History

Norway
- Name: Gjøa
- Owner: Harald Eie
- Operator: Harald Eie
- Builder: J. L. Thompson & Sons, Sunderland
- Yard number: 449
- Launched: 29 November 1906
- Commissioned: January 1907
- Home port: Bergen
- Identification: Call sign MDCB; ;
- Fate: Wrecked, 24 February 1907

General characteristics
- Type: Cargo ship
- Tonnage: 3,645 GRT; 2,364 NRT; 6,200 DWT;
- Length: 346 ft 5 in (105.59 m)
- Beam: 50 ft 8 in (15.44 m)
- Depth: 22 ft 9 in (6.93 m)
- Installed power: 307 Nhp
- Propulsion: J. Dickinson & Sons 3-cylinder triple expansion
- Speed: 11.0 knots

= SS Gjøa =

Gjøa was a steam cargo ship built in 1906 by the J. L. Thompson & Sons of Sunderland for Harald Eie of Bergen.

==Design and construction==
The ship was laid down in 1906 at J. L. Thompson & Sons North Sands shipyard in Sunderland. The vessel was launched on 29 November 1906 (yard number 449), and after successful completion of sea trials the ship was delivered to her owner in January 1907.

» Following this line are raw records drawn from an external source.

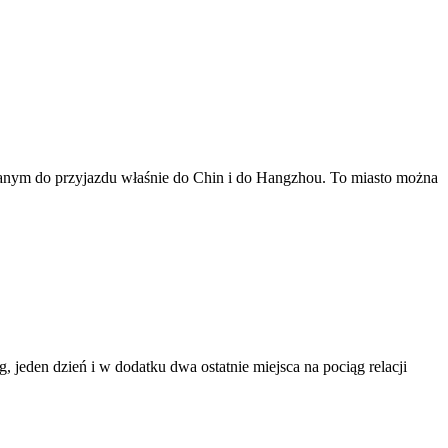
lanym do przyjazdu właśnie do Chin i do Hangzhou. To miasto można
jeden dzień i w dodatku dwa ostatnie miejsca na pociąg relacji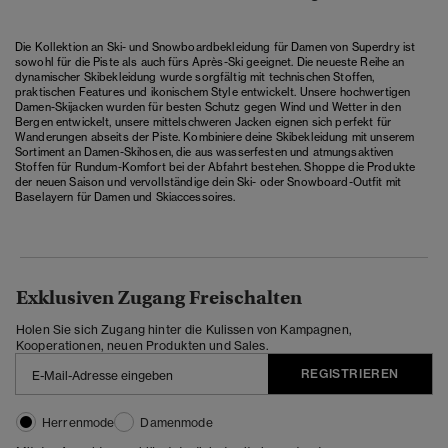
Die Kollektion an Ski- und Snowboardbekleidung für Damen von Superdry ist
sowohl für die Piste als auch fürs Après-Ski geeignet. Die neueste Reihe an
dynamischer Skibekleidung wurde sorgfältig mit technischen Stoffen,
praktischen Features und ikonischem Style entwickelt. Unsere hochwertigen
Damen-Skijacken
wurden für besten Schutz gegen Wind und Wetter in den
Bergen entwickelt, unsere mittelschweren Jacken eignen sich perfekt für
Wanderungen abseits der Piste. Kombiniere deine Skibekleidung mit unserem
Sortiment an
Damen-Skihosen
, die aus wasserfesten und atmungsaktiven
Stoffen für Rundum-Komfort bei der Abfahrt bestehen. Shoppe die Produkte
der neuen Saison und vervollständige dein Ski- oder Snowboard-Outfit mit
Baselayern für Damen
und
Skiaccessoires
.
Exklusiven Zugang Freischalten
Holen Sie sich Zugang hinter die Kulissen von Kampagnen,
Kooperationen, neuen Produkten und Sales.
REGISTRIEREN
Herrenmode
Damenmode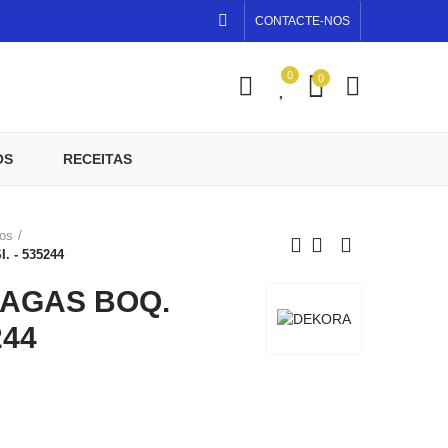
CONTACTE-NOS
0
0
OS
RECEITAS
os
 - 535244
AGAS BOQ.
244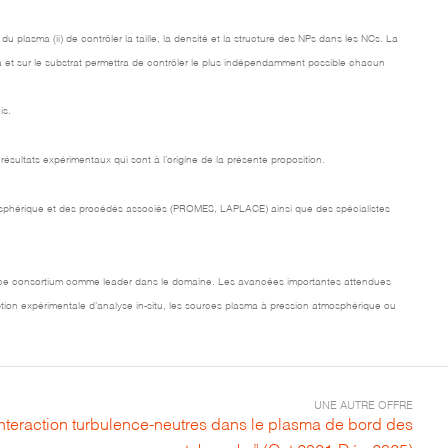
plasma (ii) de contrôler la taille, la densité et la structure des NPs dans les NCs. La
 et sur le substrat permettra de contrôler le plus indépendamment possible chacun
is.
résultats expérimentaux qui sont à l’origine de la présente proposition.
osphérique et des procédés associés (PROMES, LAPLACE) ainsi que des spécialistes
ent ce consortium comme leader dans le domaine. Les avancées importantes attendues
eption expérimentale d’analyse in-situ, les sources plasma à pression atmosphérique ou
UNE AUTRE OFFRE
nteraction turbulence-neutres dans le plasma de bord des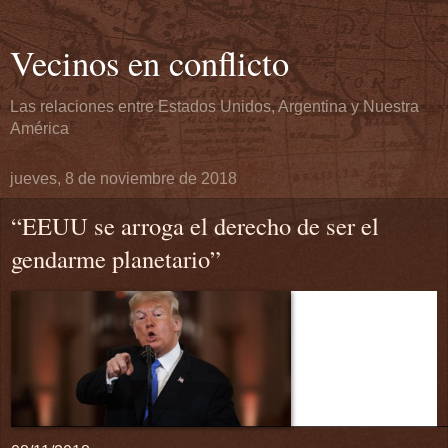
Vecinos en conflicto
Las relaciones entre Estados Unidos, Argentina y Nuestra
América
jueves, 8 de noviembre de 2018
“EEUU se arroga el derecho de ser el
gendarme planetario”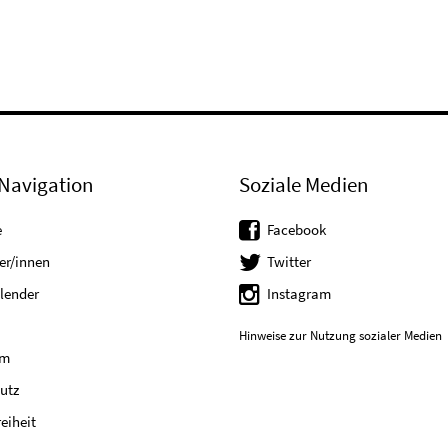
Navigation
Soziale Medien
e
Facebook
er/innen
Twitter
lender
Instagram
Hinweise zur Nutzung sozialer Medien
um
utz
reiheit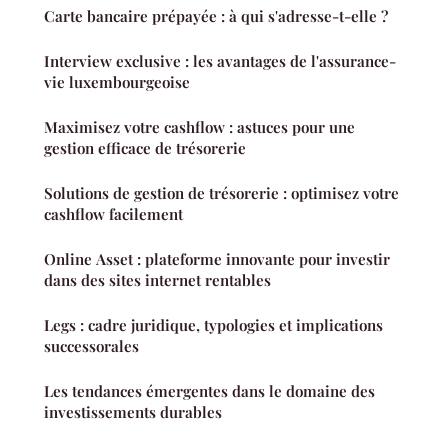
Carte bancaire prépayée : à qui s'adresse-t-elle ?
Interview exclusive : les avantages de l'assurance-
vie luxembourgeoise
Maximisez votre cashflow : astuces pour une
gestion efficace de trésorerie
Solutions de gestion de trésorerie : optimisez votre
cashflow facilement
Online Asset : plateforme innovante pour investir
dans des sites internet rentables
Legs : cadre juridique, typologies et implications
successorales
Les tendances émergentes dans le domaine des
investissements durables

As built, the ship was 346 ft 5 in long (between perpendiculars) and 50 ft 8 in abeam, a mean draft of 22 ft 9 in. Gjøa was assessed at 3,645 GRT, and 6,200 DWT. The vessel had a steel hull, and a single 307 nhp triple-expansion steam engine, with cylinders of 24+1/2 in, 40 in, and 66 in diameter with a 45 in stroke, that drove a single screw propeller, and moved the ship at up to 11.0 kn.

==Operational history==
After delivery Gjøa was immediately chartered to transport cargo to South America. The ship left Sunderland for her maiden voyage on January 19, 1907, and arrived at Port Talbot on January 23 for loading. £40,000 worth of dynamite and coal were loaded onto her here, and the vessel sailed from Port Talbot on February 7 for Iquique. The ship called at Madeira on February 17 and continued on to her destination via Cape Verde Islands.

On February 24, 1907 Gjøa ran aground on a reef off the island of Maio. Over the next two weeks all of her cargo of dynamite was discharged and safely stored in Praia, except for 600 tons that had to be jettisoned. By then the ship had water in all her holds, and had her bottom seriously damaged. All attempts to refloat her proved to be unsuccessful, and due to being in an exposed position she eventually broke up and was abandoned in early April.